The Toronto native grew up in East York and attended Leaside High School. She was raised by her mother, who she says instilled in her and her siblings a taste for adventure. “We lived very adventurously,” she says. “My mom did the best she could. We moved around a lot. We joke in our family that we lived in every subway stop area along the Danforth.”

Marshall says one thing that was constant in her life was her goal of being an actor. “I always knew I wanted to act,” she says. “I’ve always been a performer.”

When she was only 12, she wrote her own version of The Wizard of Oz, based on the original movie, and gave the script to her Grade 6 teacher who, in turn, produced it. Marshall starred as Dorothy. “It’s one of the best childhood memories I have,” she says.

When Marshall started auditioning for roles professionally, she made it a priority to attend acting classes and learn as much about her craft as possible. “It’s always been so important for me to train,” she says. “[Acting] is like playing an instrument — you have to practise,” she says.

Now based in Los Angeles (she moved there 10 years ago at the encouragement of a Toronto acting agent), she has landed parts in such notable TV series as The West Wing, CSI: Miami, and the sci-fi action series Threshold, starring Peter Dinklage. A part in Saw 3D — the final installment of the hugely successful horror movie franchise — helped push Marshall’s career into silver screen territory.

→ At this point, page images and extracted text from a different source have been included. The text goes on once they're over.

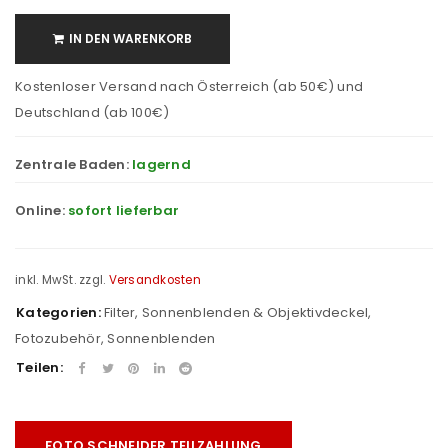
IN DEN WARENKORB
Kostenloser Versand nach Österreich (ab 50€) und
Deutschland (ab 100€)
Zentrale Baden:
lagernd
Online:
sofort lieferbar
inkl. MwSt.
zzgl.
Versandkosten
Kategorien:
Filter, Sonnenblenden & Objektivdeckel
,
Fotozubehör
,
Sonnenblenden
Teilen:
FOTO SCHNEIDER TEILZAHLUNG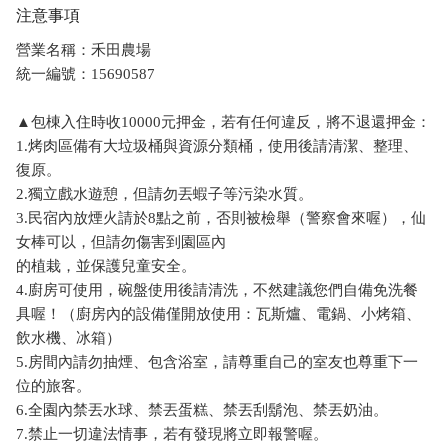
注意事項
營業名稱：禾田農場
統一編號：15690587
▲包棟入住時收10000元押金，若有任何違反，將不退還押金：
1.烤肉區備有大垃圾桶與資源分類桶，使用後請清潔、整理、
復原。
2.獨立戲水遊憩，但請勿丟蝦子等污染水質。
3.民宿內放煙火請於8點之前，否則被檢舉（警察會來喔），仙
女棒可以，但請勿傷害到園區內
的植栽，並保護兒童安全。
4.廚房可使用，碗盤使用後請清洗，不然建議您們自備免洗餐
具喔！（廚房內的設備僅開放使用：瓦斯爐、電鍋、小烤箱、
飲水機、冰箱）
5.房間內請勿抽煙、包含浴室，請尊重自己的室友也尊重下一
位的旅客。
6.全園內禁丟水球、禁丟蛋糕、禁丟刮鬍泡、禁丟奶油。
7.禁止一切違法情事，若有發現將立即報警喔。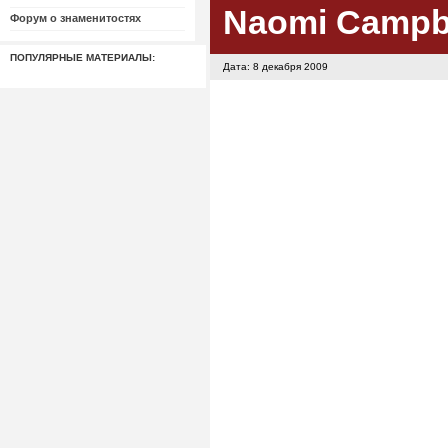
Naomi Campb
Форум о знаменитостях
ПОПУЛЯРНЫЕ МАТЕРИАЛЫ:
Дата: 8 декабря 2009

She recently finished shooting the horror-comedy film Cooties with actor Elijah Wood of The Lord of the Rings fame, about an elementary school hit by a virus that turns prepubescent students into flesh-ripping zombies. Marshall plays Emily Dopkins, a suburban mom and head of the PTA, and Wood portrays a substitute teacher trapped in the school. “It’s hysterically funny and gory, and Elijah is fabulous in it,” Marshall says.

Penned by Saw writer Leigh Whannell and Glee co-creator Ian Brennan, the movie also stars comic actors Rainn Wilson (The Office) and Jack McBrayer (30 Rock). Set for release in late 2014, Cooties has already been generating cult-classic buzz. Marshall says she is thrilled to be part of such a talented team.

She’s also excited about her role in the horror action film Raze, opening in theatres in early January. Marshall describes the movie as “basically a female fight club” in which women are forced to fight for their lives using their bare hands. “It’s an uber-violent popcorn movie,” Marshall says. The actress performed all of her own stunts and got in shape for her role by training with a professional boxer, undergoing intense workouts and learning fight choreography every day, five days a week before the shoot.

“Those were tortuous days,” she says. Shooting the fight scenes was even tougher. “I have a great respect for stunt people,” she says.

Although it’s an actor’s dream to be so busy with film and television work, Marshall says that it’s crucial for her to pursue her own creative interests on the side, especially since show business can be so unpredictable. “There are times as an actor you don’t work for a year, so I think as an artist you need to find another source as your creative outlet,” she says. When Marshall has down time, she paints and writes from her home in L.A. “I believe people should have passion projects so you’re not always relying on other people to employ you,” she adds.

Not one to wait for work to come to her, she formed her own production company, Moxie Lady Productions, and she recently produced the independent documentary-style thriller Life Tracker in which she co-stars along with American actor Matt Dallas. The film is about what transpires when a device is invented that can predict a person’s lifespan.

Another “passion project” she has involved herself in is charity work in Kenya where she helps out at an orphanage for elephants when a break in her work affords her time to visit. She says her experiences there have been life changing and she looks forward to returning. “I fell in love with the animals,” she says. But for now, Marshall seems quite content to be doing the late nights on Arctic Air.

“It’s nice to be back in Canada and doing a Canadian series because it all started here,” she says.